▶ **The task**
Would you please restate the data exactly as it stands, apart from the pictures?

▶ **Source material**
▽
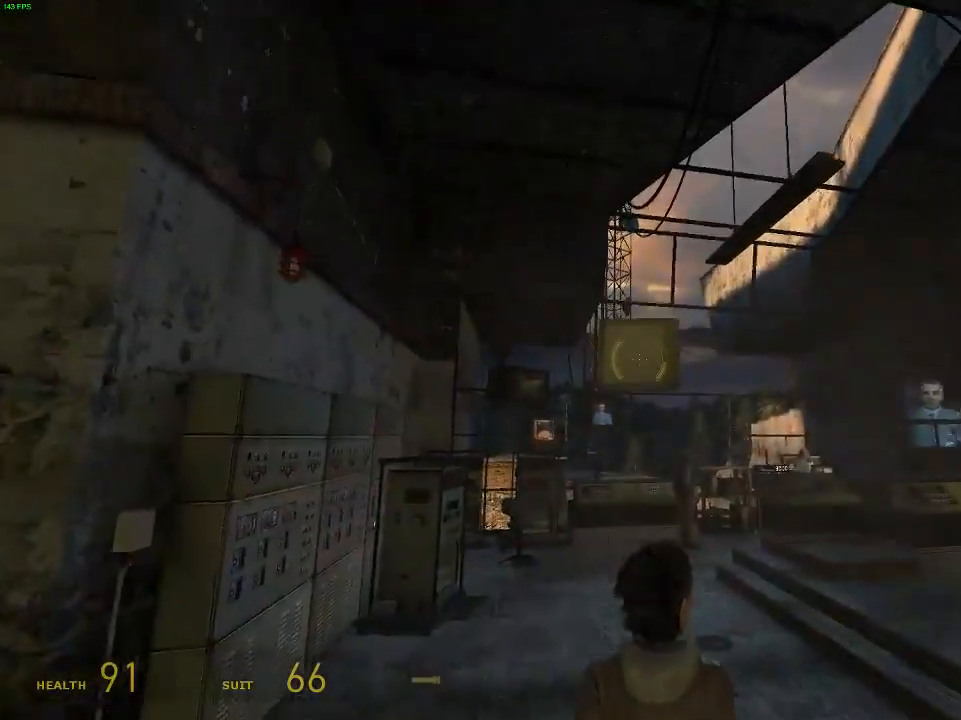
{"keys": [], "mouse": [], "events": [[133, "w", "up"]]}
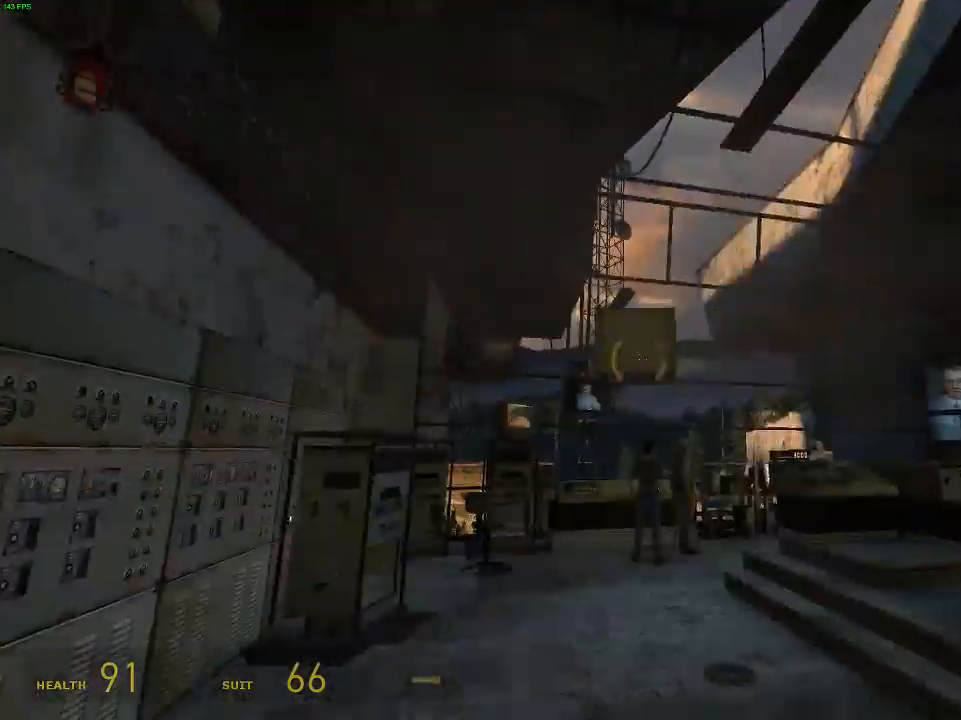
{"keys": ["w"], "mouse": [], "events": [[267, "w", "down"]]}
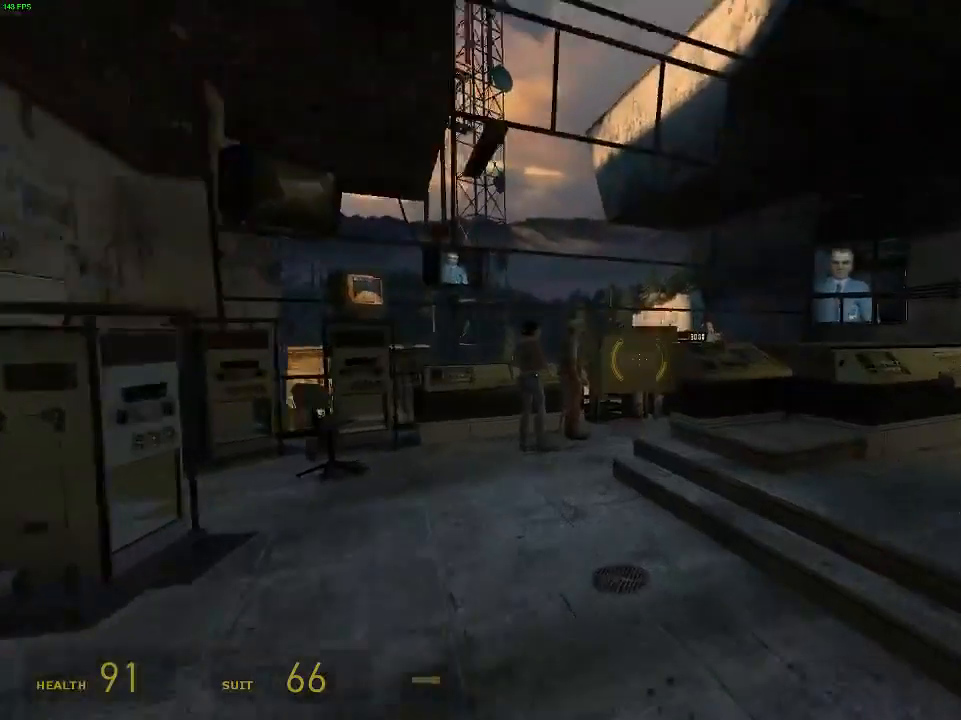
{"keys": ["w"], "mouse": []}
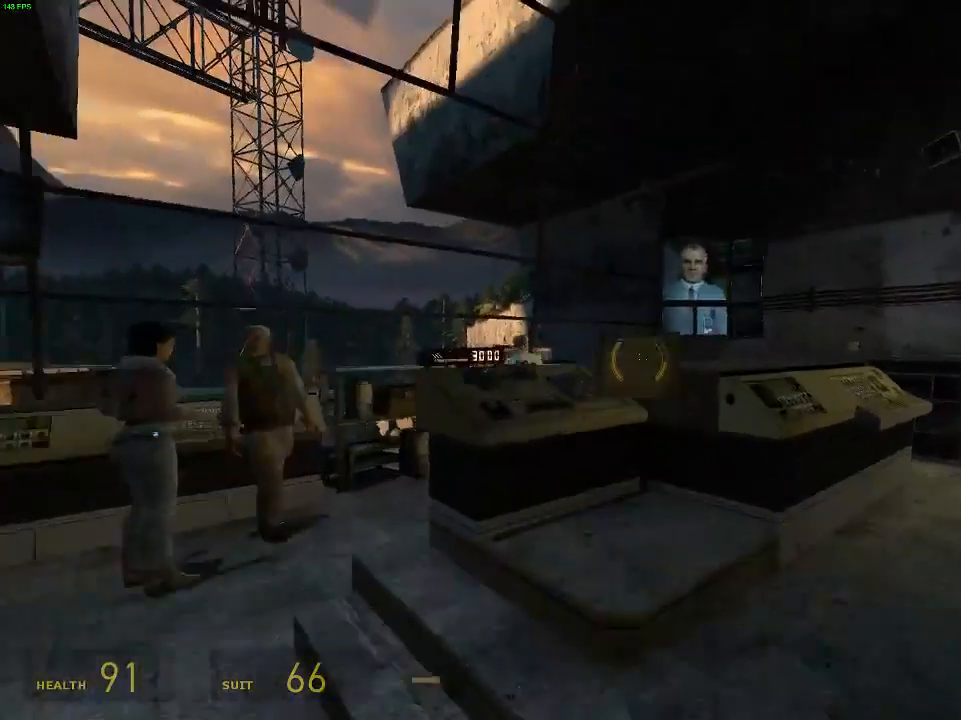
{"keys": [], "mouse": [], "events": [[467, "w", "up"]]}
△
▶ **Reply to the task**
{"keys": [], "mouse": [], "events": [[133, "w", "up"]]}
{"keys": ["w"], "mouse": [], "events": [[267, "w", "down"]]}
{"keys": ["w"], "mouse": []}
{"keys": [], "mouse": [], "events": [[467, "w", "up"]]}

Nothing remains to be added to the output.